Task to complete
Reproduce the listing below word for word, starting at its first line and stopping after the line that contains "scientific name: Lotus maritimus".

## START

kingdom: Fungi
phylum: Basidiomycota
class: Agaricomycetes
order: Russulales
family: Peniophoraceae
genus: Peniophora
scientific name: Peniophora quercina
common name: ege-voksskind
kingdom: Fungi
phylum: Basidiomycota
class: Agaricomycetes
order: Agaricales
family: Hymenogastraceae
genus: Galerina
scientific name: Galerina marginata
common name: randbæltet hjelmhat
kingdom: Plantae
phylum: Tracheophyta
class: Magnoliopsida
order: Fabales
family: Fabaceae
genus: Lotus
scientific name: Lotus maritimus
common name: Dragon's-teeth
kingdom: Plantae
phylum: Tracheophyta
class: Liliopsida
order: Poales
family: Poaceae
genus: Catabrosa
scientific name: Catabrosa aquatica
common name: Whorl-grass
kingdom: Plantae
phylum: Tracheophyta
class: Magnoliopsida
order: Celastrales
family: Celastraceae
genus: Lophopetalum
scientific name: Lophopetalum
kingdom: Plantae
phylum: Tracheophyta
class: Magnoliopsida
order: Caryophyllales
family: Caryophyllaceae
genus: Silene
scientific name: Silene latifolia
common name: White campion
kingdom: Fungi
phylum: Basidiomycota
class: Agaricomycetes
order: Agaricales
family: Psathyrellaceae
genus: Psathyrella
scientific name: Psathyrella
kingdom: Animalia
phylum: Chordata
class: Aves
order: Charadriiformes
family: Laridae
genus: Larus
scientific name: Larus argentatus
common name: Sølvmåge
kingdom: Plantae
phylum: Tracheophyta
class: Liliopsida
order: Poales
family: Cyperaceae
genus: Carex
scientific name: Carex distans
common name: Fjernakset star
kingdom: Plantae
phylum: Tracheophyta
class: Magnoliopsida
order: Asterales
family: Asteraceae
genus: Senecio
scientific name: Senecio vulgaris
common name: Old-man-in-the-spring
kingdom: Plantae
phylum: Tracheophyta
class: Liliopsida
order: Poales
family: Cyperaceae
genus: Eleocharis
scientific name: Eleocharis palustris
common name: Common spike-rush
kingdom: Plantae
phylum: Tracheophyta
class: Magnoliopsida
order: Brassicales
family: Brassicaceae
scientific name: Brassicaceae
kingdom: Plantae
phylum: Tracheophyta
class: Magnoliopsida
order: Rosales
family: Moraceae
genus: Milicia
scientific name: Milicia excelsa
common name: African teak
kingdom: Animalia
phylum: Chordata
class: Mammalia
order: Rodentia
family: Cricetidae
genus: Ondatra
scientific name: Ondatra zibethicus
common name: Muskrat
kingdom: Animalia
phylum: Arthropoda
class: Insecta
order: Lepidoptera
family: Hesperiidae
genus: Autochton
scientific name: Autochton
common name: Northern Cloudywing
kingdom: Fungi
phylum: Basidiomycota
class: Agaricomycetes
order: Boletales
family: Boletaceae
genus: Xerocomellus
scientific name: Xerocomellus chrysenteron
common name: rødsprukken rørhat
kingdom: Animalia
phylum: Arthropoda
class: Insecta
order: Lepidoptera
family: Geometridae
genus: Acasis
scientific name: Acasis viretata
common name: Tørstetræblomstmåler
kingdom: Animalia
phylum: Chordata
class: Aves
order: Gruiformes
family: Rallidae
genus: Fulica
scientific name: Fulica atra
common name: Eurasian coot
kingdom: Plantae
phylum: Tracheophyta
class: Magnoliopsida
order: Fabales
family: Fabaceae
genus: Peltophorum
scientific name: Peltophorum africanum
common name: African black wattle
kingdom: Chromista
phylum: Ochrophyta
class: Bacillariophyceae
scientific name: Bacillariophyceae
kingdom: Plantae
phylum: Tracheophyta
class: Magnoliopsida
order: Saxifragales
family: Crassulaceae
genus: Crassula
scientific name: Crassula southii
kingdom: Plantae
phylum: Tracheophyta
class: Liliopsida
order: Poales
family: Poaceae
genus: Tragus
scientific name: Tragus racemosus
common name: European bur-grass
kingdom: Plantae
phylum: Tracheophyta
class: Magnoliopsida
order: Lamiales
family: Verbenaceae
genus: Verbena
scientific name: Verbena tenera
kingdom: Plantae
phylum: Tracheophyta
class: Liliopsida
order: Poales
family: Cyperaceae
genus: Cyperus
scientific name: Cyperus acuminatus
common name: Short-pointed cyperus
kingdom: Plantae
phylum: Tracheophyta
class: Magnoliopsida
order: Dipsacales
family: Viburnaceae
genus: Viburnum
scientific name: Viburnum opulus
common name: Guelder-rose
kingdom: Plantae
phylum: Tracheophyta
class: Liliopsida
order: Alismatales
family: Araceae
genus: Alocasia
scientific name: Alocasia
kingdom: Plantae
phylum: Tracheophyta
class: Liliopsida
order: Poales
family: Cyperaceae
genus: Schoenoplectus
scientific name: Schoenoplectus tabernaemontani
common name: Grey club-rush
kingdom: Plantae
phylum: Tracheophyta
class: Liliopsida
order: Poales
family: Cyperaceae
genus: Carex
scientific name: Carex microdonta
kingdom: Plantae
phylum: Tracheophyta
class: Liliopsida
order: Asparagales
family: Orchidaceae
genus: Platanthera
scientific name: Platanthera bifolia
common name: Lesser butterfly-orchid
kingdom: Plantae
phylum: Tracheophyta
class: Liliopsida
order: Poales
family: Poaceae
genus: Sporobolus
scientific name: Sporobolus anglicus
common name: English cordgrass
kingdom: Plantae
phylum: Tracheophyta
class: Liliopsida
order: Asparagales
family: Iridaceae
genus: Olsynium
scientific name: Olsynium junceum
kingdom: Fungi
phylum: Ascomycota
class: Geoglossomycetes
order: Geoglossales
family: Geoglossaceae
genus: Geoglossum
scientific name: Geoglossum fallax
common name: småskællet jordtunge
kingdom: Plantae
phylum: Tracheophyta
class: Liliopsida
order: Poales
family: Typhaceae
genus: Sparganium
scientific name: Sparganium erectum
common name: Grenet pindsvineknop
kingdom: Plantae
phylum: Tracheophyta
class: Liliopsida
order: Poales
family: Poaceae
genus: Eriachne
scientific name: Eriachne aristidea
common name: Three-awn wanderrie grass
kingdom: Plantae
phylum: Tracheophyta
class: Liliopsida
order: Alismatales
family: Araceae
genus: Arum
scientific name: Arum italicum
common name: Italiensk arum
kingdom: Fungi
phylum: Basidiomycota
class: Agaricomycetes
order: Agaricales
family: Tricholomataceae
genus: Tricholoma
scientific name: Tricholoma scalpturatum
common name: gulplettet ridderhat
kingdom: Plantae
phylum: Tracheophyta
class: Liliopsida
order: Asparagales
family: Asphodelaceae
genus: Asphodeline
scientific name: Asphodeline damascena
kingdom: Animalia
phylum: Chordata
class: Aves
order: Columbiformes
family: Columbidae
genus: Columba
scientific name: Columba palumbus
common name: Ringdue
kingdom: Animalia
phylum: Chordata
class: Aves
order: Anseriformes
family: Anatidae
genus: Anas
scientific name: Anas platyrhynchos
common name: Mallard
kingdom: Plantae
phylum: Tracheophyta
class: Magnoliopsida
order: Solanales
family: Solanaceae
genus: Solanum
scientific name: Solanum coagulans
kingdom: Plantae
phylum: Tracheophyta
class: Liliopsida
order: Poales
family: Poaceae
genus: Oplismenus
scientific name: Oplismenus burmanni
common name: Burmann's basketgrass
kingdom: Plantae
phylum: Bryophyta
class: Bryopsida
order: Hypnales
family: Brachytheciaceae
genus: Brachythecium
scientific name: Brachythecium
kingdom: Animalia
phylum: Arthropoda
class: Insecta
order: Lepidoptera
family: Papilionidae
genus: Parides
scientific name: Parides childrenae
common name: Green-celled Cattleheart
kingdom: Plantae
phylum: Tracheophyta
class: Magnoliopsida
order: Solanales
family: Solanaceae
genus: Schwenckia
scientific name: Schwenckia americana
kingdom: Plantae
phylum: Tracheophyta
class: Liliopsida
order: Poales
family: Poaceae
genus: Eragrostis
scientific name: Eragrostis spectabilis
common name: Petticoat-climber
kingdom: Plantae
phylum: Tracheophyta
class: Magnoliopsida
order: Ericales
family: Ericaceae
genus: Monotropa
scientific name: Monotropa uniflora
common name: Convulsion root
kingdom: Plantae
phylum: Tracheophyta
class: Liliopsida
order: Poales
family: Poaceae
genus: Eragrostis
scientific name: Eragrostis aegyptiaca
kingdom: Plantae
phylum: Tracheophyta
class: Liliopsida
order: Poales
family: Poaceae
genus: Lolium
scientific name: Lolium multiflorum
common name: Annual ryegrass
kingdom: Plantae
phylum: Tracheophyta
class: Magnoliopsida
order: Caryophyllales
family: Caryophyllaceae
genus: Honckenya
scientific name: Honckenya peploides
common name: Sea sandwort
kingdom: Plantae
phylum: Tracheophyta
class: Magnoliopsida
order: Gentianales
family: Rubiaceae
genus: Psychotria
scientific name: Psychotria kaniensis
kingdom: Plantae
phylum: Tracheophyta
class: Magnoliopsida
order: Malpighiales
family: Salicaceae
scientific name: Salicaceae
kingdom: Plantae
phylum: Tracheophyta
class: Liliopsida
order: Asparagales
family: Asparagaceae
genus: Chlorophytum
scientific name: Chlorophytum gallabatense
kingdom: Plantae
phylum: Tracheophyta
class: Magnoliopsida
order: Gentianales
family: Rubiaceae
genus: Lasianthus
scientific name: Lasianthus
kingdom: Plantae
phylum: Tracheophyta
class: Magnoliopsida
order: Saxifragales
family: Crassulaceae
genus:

## END

Solution to the exercise
kingdom: Fungi
phylum: Basidiomycota
class: Agaricomycetes
order: Russulales
family: Peniophoraceae
genus: Peniophora
scientific name: Peniophora quercina
common name: ege-voksskind
kingdom: Fungi
phylum: Basidiomycota
class: Agaricomycetes
order: Agaricales
family: Hymenogastraceae
genus: Galerina
scientific name: Galerina marginata
common name: randbæltet hjelmhat
kingdom: Plantae
phylum: Tracheophyta
class: Magnoliopsida
order: Fabales
family: Fabaceae
genus: Lotus
scientific name: Lotus maritimus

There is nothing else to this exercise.